I am a trucker and pick up freight from Boeing. What I see for expanded foam packing that Boeing uses for some of its parts.
They slide a plastic bag into the space then spay the foam inside the bag. Makes a tight, form fitting pad.
 
Nice work.
I have about 1,500 26700 Emoli cells left over that I have been trying to figure out how to wire up.
I am going to try a variant of this - I will post pictures when done.
Tips I read along they way that resonated with me:

* Brass instead of copper - stronger and wont corrode
* heavier balance leads
* Wider bars to serve double duty
* ABS or other material

I would add to those:

* Treat all mechanical contacts with petroleum jelly to prevent corrosion at contact point. It is neither a conductor nor an insulator and is electrically inert.

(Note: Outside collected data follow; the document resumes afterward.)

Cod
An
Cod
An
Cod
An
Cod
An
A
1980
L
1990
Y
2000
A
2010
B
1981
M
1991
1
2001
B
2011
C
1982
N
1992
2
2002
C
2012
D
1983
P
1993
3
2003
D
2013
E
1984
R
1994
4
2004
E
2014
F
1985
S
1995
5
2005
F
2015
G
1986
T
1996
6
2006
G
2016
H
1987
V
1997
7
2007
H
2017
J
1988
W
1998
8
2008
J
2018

Good work - and thank you for posting.
This is just the kick I needed to try it myself.
Much appreciated.

-methods
 
Hi,
PedalingBiped said:
I am a trucker and pick up freight from Boeing. What I see for expanded foam packing that Boeing uses for some of its parts.
They slide a plastic bag into the space then spay the foam inside the bag. Makes a tight, form fitting pad.

Makes a tight, form fitting pad that holds in the heat?
 
MitchJi said:
Hi,
PedalingBiped said:
I am a trucker and pick up freight from Boeing. What I see for expanded foam packing that Boeing uses for some of its parts.
They slide a plastic bag into the space then spay the foam inside the bag. Makes a tight, form fitting pad.

Makes a tight, form fitting pad that holds in the heat?

I meant to convey the concept of using expandable foam. With a plastic bag method you can control the expansion.
Once done, you could then modify the piece to suit your requirements.
Doing anything to soften the blows to the battery pack would cut off air circulation.

Oh well, there is always plan E or F by now. I am way past plan B. :eek:

leamcorp, I am going to copy you, thanks very much.